The only problem, with this set of values, is that the system is not viable, as the strong are becoming fewer and fewer, and the weaker more and more.  By now many studies have been published, and as Nobel laureate Joseph Stiglitz has denounced, social inequality is a political choice, not an economic inescapable law.  This, at a time when Latin America and Africa are making concrete progress to reduce social inequality.  After decades of criticism about social inequality on the South of the world, it is now the North who is going back in history.  The crisis is not only economic and social.  Let us look where global governance has gone.  On all global issues, where agreements would be urgent, beginning from climate control to nuclear disarmament, from weapons control to trade agreements, or on whatever issue, the process of negotiations has become a tapestry of failures, of frustrated hopes, and endless futile exercises, and it is evident that the system is not going anywhere.  The problem, in fact, is very simple.  Without some shared values as the basis for international relations, the law of the strongest is the basis for international relations.  History gives us ample evidence that this system is the basis for instability and conflicts.

This brings us to the fact that the G-77, contrary to Zbigniew Brzezinski’s view, is far from being obsolete.  On the contrary, it is more alive than ever.  In fact, since the time in which the G-77 was able to establish through dialogue and consensus, a set of values for global governability, the world has lost the ability to find a viable solution.  And by now, it is clear to all that multilateralism, and not bilateralism, peace and not conflicts, law as the basis for international relations, trade and finance at the service of the humankind, and not for a powerful minority, are values on which we must find again a consensus if we want to reach viability and stability.  We possess all the data to reach this obvious conclusion.  And it is a fact that hundreds of thousands of citizens, everywhere, in different forums and in the streets, are requesting that peace and cooperation become again the basis for the governance of globalization.

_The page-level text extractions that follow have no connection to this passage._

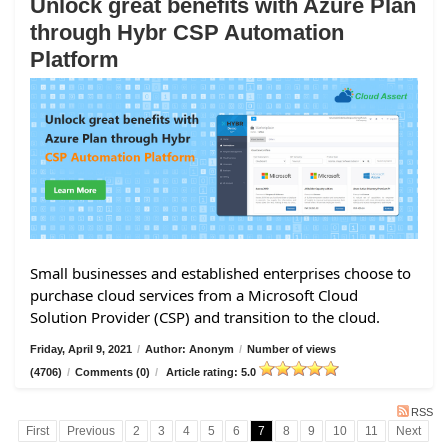
Unlock great benefits with Azure Plan
through Hybr CSP Automation
Platform
Small businesses and established enterprises choose to
purchase cloud services from a Microsoft Cloud
Solution Provider (CSP) and transition to the cloud.
Friday, April 9, 2021
/
Author: Anonym
/
Number of views
(4706)
/
Comments (0)
/
Article rating: 5.0
RSS
First
Previous
2
3
4
5
6
7
8
9
10
11
Next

In this sense, the G-77 is a very valid deposit of knowledge.  The Secretariat, with which has established a fruitful cooperation, has 50 years of accumulative knowledge, and it is an unparalleled institution in reach and legitimacy.  It is time to start new alliances, with the new actors of international relations: institutions of research, organizations of advocacy on development and peace, global civil society, all of which share G-77 values and history.  The 50 years of celebrations should be the starting point for a new phase, in which the G-77 plays a public role for the good of man and woman all over the world.